Is Distributed Trustworthiness Soup Yet?

ACM News Service: T-Engine – Japan’s Ubiquitous Computing Architecture Is Ready for Prime Time.  Out of Japan’s T-Engine Forum arrives a scaled hardware/software platform for ubiquitous computing.  T-Engines scale from standard (phone and PIM sized) through Micro (home appliances) to Nano (small electronics) to Pico (valves, switches, maybe smart RFIDs).

The promises of the standardized and licensed family include software resource distribution and tamper-proof network security.  The T-Kernel operating system is a carefully standardized and normalized derivative of ITRON, a real-time embedded-system OS in turn based on the TRON Project (including eTRON security, based on a secure digital-entity and identity scheme).  Although there is reference to an open-source T-Kernel, the license for the source code is compatible with neither the GPL nor the broader Open Source Definition.
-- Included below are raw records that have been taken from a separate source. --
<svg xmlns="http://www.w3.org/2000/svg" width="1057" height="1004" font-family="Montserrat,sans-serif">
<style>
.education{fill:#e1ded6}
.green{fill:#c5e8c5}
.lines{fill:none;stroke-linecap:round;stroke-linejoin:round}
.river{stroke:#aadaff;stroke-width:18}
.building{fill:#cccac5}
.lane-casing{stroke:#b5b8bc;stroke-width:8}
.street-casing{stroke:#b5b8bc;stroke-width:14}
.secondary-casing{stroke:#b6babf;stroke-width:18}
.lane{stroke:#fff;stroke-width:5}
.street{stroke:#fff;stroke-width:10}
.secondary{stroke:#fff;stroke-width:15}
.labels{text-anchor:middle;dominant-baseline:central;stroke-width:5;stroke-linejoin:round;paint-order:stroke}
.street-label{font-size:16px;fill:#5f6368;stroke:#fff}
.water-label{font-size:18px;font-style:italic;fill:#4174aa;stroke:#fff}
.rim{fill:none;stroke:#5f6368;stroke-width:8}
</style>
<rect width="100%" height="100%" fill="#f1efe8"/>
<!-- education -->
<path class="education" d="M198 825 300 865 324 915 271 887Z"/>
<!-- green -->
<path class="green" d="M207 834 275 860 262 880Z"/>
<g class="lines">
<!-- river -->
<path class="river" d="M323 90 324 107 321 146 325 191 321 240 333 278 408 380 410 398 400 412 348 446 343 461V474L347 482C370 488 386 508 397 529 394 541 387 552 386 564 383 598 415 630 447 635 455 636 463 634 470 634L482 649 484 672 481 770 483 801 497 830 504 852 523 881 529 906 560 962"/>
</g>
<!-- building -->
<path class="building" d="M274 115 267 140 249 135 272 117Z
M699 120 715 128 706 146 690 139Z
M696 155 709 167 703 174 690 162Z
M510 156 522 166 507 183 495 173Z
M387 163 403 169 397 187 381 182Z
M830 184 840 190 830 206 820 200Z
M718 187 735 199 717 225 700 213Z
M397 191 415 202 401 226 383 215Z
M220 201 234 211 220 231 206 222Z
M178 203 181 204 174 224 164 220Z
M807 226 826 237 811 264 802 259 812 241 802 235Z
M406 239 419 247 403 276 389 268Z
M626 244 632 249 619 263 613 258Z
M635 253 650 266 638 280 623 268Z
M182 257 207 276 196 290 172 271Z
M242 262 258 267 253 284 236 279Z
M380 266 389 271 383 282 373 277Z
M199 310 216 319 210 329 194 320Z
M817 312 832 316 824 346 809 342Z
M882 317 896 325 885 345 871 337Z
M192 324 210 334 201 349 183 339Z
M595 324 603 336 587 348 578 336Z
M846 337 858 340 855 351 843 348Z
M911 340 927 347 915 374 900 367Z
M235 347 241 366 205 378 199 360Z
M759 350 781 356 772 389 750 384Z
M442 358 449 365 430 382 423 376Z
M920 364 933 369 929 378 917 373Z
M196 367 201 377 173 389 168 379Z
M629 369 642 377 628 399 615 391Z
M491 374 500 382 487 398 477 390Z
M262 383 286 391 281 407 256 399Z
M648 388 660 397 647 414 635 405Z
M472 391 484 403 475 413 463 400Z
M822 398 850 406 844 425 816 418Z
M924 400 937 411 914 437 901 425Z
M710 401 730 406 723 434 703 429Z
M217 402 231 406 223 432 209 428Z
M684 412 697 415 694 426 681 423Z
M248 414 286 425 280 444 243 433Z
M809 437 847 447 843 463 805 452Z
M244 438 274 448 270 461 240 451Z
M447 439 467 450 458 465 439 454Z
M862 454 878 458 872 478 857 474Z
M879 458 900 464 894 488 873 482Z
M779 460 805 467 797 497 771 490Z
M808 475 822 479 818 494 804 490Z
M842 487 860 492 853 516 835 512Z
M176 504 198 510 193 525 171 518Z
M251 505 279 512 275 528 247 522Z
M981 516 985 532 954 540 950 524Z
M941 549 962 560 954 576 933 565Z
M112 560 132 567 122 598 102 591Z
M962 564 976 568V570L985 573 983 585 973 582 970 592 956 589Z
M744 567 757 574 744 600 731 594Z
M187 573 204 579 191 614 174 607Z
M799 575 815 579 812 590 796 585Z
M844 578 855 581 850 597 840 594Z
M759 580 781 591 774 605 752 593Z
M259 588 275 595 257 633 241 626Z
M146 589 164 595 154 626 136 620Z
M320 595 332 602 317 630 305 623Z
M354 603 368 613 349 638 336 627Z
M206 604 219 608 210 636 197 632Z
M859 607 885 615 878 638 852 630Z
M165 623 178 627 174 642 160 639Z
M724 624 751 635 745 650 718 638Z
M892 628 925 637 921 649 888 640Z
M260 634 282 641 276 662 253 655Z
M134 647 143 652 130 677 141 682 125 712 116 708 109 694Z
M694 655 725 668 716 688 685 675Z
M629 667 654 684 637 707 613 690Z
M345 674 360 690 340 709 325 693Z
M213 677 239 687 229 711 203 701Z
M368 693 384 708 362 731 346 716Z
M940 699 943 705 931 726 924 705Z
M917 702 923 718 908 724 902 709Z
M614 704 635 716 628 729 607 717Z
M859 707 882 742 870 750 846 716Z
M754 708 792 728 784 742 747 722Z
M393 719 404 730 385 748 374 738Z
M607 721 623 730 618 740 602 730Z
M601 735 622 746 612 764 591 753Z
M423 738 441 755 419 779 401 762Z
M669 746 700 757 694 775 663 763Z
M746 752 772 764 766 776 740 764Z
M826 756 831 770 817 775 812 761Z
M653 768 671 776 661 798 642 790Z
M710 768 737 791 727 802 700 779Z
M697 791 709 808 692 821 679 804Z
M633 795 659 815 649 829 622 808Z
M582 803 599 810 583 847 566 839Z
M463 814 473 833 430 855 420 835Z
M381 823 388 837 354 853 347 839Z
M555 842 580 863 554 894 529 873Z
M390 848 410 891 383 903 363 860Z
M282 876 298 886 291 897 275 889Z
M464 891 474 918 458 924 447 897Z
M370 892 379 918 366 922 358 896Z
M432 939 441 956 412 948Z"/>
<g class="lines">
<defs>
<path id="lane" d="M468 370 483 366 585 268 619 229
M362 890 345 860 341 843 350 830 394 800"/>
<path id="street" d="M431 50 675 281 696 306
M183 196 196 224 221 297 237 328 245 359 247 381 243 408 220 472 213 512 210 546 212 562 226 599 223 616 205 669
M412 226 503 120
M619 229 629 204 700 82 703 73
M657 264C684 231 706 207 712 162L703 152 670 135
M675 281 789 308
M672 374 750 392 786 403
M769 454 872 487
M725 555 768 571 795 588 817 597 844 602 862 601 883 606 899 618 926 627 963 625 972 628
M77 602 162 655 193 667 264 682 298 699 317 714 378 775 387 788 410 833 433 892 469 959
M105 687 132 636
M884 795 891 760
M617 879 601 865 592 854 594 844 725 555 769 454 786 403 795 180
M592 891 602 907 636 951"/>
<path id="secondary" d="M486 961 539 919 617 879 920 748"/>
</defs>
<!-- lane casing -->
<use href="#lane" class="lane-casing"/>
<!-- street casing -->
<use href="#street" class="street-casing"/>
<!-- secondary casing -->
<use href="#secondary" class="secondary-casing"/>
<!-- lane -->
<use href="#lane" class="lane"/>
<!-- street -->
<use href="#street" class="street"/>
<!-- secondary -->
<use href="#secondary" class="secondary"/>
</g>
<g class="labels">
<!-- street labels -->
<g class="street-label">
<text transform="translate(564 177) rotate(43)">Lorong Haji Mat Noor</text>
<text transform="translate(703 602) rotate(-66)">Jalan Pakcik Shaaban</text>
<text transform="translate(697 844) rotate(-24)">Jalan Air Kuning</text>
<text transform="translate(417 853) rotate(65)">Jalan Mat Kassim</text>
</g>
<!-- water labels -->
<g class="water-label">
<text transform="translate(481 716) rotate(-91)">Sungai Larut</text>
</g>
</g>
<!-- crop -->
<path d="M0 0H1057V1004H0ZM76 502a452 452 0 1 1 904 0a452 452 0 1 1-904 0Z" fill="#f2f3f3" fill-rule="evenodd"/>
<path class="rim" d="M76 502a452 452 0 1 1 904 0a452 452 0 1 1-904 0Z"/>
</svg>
Redistribution is seriously constrained in favor of preserving code reusability atop T-Kernel implementations.

What caught my eye in the blurb is the reliance on ucode, a tagging system that appears to rely on a centralized database system of the Ubiquitous ID (UID) Center and Ubiquitous Communicator functions.  There are documents on uID and its relationship with eTRON worthy of exploring further.  I tend to seek decentralized distributed systems, such as P2P overlays, that provide some degree of secure entity identification.  I am not sure this model fits, though it certainly works with product identification in the manner of RFID tagging.

Jan Krikke’s June 2005 IEEE Pervasive Computing article on the subject is available on-line as a downloadable PDF [one that seems to crash Acrobat on my computer].